Discrete math: A, but not both B and C

1. Sep 17, 2015

Joseph1739

1. The problem statement, all variables and given/known data
Translate: A, but not both B and C

2. Relevant equations
AB = A and B
A+B = A or B
~ = not

3. The attempt at a solution
I'm not sure if my translation of this is correct:
A(B XOR C)
The statement is throwing off my translation because usually when I use XOR, it means B or C, but not both.
So is B or C, but not both = not both B and C?
The only other solution I can think of is A~(BC) = A(~B+~C).

2. Sep 17, 2015

Joseph1739

Or is it: A(~B~C)

3. Sep 17, 2015

RUber

One of your options is correct.
A and not both B and C means that no matter what A. So in all of your options, I see A, so this is right.
Not both B and C means that it is possible to have a) neither B nor C, b) C and not B, c) B and not C. ... It really means the only thing it cannot be is B and C.
So my vote goes to:

4. Sep 18, 2015

HallsofIvy

Staff Emeritus
"not both B and C" could mean "B but not c" or "C but not B" or "neither B nor C". You have to cover all three of those.

5. Sep 18, 2015

Merlin3189

I would say that your translation, " B or C, but not both = not both B and C " is correct.

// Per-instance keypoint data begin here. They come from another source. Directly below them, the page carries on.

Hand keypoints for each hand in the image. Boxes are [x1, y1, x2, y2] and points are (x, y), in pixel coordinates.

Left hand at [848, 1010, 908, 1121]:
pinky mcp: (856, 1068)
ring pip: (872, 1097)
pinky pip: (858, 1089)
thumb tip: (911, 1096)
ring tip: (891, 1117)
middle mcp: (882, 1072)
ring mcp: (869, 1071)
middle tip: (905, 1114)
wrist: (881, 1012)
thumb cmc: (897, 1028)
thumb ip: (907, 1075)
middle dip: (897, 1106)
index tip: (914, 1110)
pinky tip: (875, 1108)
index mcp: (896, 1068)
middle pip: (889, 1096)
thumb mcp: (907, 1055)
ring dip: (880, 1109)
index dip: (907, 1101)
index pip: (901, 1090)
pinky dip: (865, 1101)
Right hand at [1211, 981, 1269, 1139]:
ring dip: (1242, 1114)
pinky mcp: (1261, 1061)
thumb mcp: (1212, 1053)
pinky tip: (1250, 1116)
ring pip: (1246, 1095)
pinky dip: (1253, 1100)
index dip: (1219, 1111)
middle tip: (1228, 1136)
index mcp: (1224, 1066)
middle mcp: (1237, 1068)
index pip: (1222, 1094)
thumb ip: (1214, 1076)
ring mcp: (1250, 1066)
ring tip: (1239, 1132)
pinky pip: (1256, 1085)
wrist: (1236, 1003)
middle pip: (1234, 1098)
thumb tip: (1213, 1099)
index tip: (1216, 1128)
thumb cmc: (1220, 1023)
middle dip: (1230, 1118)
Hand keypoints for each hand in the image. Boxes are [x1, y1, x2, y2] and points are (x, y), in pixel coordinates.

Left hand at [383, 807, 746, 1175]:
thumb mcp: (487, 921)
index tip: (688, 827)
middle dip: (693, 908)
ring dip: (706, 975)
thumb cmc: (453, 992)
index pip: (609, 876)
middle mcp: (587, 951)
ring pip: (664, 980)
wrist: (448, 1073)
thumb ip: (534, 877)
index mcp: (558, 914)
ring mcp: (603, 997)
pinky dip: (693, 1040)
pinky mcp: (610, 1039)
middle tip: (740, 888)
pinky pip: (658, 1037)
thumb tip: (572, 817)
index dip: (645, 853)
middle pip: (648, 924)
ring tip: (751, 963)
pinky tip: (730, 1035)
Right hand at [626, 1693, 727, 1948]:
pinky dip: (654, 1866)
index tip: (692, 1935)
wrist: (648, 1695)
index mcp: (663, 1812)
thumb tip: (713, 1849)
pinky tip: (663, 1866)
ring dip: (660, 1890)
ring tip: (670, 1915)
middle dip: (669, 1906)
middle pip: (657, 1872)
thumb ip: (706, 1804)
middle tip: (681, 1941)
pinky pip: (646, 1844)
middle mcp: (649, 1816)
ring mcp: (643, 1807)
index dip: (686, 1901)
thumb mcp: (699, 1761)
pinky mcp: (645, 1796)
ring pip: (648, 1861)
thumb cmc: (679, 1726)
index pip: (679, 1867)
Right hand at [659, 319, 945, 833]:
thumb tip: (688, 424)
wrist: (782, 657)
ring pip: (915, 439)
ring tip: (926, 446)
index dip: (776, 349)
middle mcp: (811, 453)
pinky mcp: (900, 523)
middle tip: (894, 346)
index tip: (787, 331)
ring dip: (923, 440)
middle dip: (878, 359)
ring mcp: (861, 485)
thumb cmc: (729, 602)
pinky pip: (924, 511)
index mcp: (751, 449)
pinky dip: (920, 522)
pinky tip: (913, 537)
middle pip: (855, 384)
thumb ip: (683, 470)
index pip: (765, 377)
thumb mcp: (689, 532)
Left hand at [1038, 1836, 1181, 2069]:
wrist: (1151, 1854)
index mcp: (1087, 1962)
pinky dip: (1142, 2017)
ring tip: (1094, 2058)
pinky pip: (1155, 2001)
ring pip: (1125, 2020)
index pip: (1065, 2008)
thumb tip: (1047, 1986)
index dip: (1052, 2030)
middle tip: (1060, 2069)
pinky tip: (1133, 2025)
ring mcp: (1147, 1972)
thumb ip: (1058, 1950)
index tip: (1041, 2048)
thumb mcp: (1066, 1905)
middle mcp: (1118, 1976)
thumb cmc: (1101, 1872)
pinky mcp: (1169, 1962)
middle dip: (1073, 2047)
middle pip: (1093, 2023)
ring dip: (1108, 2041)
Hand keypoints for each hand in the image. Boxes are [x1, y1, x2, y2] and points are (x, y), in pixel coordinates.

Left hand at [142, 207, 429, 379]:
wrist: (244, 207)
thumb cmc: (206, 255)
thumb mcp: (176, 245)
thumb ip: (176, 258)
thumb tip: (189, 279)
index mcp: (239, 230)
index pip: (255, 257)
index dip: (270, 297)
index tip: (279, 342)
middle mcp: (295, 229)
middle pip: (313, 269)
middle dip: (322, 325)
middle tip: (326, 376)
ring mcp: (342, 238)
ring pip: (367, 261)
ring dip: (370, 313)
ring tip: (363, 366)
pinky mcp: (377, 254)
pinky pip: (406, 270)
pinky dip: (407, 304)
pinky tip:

So XOR is, as you say, not the form you require.

6. Sep 18, 2015

andrewkirk

Have they taught you how to use truth tables Joseph?
As Ruber says, one of the solutions you have considered in posts 1 and 2 is correct. If you are not confident of which one it is, writing out the truth tables for each of them, and for your natural language understanding of 'A, but not both B and C', will enable you to make sure of which one exactly matches the natural language version.

As there are only three Boolean variables, the truth table has only 8 rows, so does not take long to construct.